A similar concern was echoed in respect of SEP suits by Hon’ble Mr. Justice Henry Carr’s ruling in TQ Delta LLC v. Zyxel Communications UK Limited & Anr.:
“An external eyes only tier enables a blanket exclusion of access by one of the parties to the relevant parts of key documents. This is incompatible with the right to a fair hearing under Article 6 of European Convention on Human Rights, and with the principles of natural justice. It is incompatible with the obligations of lawyers to their clients. The principles on which solicitors are obliged to act on behalf of clients instructing them require the sharing of all relevant information of which they are aware.”
Conclusion
No rights of the plaintiff stand subjugated, provided strict obligations are imposed on the defendant. Excluding the defendant deprives it of being effectively heard and subjects its advocate to an unjust occasion of putting forth a cogent defence. To reiterate, the inclusion of parties, especially the defendant is warranted. Upon inclusion, the defendant must acknowledge that it accesses commercially sensitive information that steers the plaintiff’s business operations. Finally, it shall remain fair by upholding the confidentiality of such crucial information.
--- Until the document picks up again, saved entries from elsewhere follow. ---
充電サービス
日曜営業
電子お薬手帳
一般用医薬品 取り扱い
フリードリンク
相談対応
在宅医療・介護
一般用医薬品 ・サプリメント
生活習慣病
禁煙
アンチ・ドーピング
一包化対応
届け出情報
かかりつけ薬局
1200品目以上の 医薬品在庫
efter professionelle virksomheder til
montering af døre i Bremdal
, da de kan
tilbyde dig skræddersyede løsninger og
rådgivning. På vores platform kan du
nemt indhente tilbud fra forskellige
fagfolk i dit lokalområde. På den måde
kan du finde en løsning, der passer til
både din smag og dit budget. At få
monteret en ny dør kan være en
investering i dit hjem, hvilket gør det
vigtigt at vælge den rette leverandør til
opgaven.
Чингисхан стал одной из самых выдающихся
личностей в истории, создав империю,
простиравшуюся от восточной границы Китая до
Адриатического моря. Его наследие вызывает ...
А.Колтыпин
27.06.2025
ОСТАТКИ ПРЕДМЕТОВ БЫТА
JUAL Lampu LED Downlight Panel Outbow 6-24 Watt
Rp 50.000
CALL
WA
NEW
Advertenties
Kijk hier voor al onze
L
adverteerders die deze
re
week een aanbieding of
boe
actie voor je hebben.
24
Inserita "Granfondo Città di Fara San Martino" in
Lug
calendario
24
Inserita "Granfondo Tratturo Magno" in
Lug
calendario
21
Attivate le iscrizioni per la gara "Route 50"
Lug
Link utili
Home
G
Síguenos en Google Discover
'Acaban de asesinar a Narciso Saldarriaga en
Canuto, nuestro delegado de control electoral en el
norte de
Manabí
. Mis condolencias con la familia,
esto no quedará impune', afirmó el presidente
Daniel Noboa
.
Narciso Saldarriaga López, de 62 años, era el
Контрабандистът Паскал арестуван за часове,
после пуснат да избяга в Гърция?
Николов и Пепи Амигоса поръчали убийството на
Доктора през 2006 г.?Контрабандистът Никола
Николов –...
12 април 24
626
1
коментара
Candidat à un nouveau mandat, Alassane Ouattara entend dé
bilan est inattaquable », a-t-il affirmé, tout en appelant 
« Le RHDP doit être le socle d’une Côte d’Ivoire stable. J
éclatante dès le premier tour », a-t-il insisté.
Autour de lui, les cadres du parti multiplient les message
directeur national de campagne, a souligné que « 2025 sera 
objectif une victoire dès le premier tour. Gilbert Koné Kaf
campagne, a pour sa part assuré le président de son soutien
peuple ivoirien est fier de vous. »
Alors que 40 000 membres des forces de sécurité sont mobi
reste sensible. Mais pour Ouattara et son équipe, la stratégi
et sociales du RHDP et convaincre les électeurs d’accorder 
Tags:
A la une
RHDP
I convey my gratitude to Ms. Anu Paarcha, Mr. Arjun Gadhoke and Mr. Abhirup Paul Bangara for their constructive inputs on this post.
The arguments presented here are flawed as in-house experts are not bound as the same level of confidentiality as lawyers. In house expects may be technical experts bound by the employee agreements with their respective organizations. It it would be unreasonably intrusive to start examining these terms before commencing any commercial negotiations between parties or interfering with any organization’s internal terms of working. The trail of evidence can get murkier when these employees hop on to other organizations.
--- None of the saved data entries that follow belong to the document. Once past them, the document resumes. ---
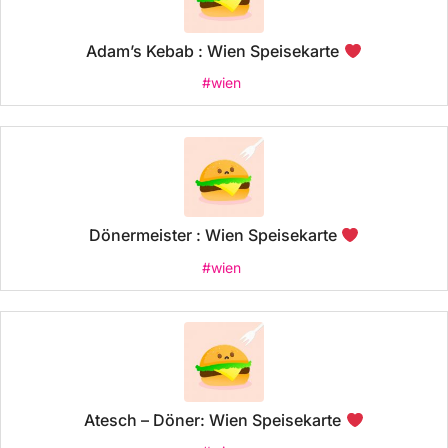
Adam’s Kebab : Wien Speisekarte
#wien
Dönermeister : Wien Speisekarte
#wien
Atesch – Döner: Wien Speisekarte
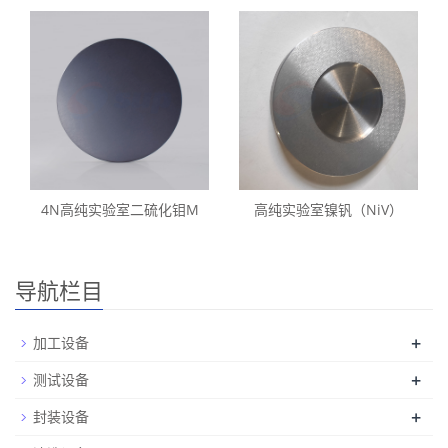
4N高纯实验室二硫化钼M
高纯实验室镍钒（NiV）
导航栏目
+
加工设备
+
测试设备
+
封装设备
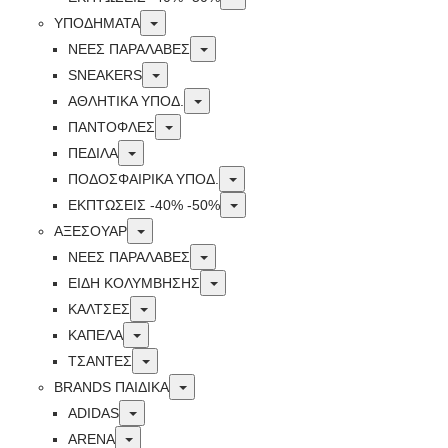
Toggle
ΥΠΟΔΗΜΑΤΑ
Toggle
ΝΕΕΣ ΠΑΡΑΛΑΒΕΣ
Toggle
SNEAKERS
Toggle
ΑΘΛΗΤΙΚΑ ΥΠΟΔ.
Toggle
ΠΑΝΤΟΦΛΕΣ
Toggle
ΠΕΔΙΛΑ
Toggle
ΠΟΔΟΣΦΑΙΡΙΚΑ ΥΠΟΔ.
Toggle
ΕΚΠΤΏΣΕΙΣ -40% -50%
Toggle
ΑΞΕΣΟΥΑΡ
Toggle
ΝΕΕΣ ΠΑΡΑΛΑΒΕΣ
Toggle
ΕΙΔΗ ΚΟΛΥΜΒΗΣΗΣ
Toggle
ΚΑΛΤΣΕΣ
Toggle
ΚΑΠΕΛΑ
Toggle
ΤΣΑΝΤΕΣ
Toggle
BRANDS ΠΑΙΔΙΚΆ
Toggle
ADIDAS
Toggle
ARENA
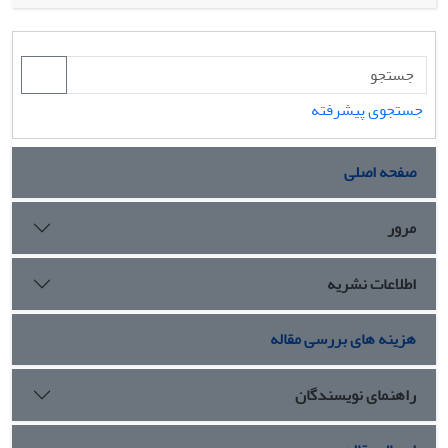
جستجوی پیشرفته
صفحه اصلی
مرور
اطلاعات نشریه
هزینه های بررسی مقاله
راهنمای نویسندگان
For the sake of getting a few favorable orders law firms should be careful about shredding the evolution of jurisprudence in India and rendering it commercially unattractive to do business.
In house employees of the parties to a dispute should not be members of the confidentiality club.
Hi,
If you are keen to know more, you may peruse the Delhi High Court’s Judgment dated 16.12.2020 in Interdigital vs. Xiaomi, wherein Mr. J. Hari Shankar elaborates a few arguments that are similarly emphasised in my post. His Lordship ultimately recognises the need for parties’ presence in Confidentiality Clubs, at least within the parameters of the above suit. Further, the same recognition finds mention under Rule 19 of the Delhi High Court (IPR Division) Rules, 2022 as well. On a side note, let us refrain from making uninformed remarks against any law firm.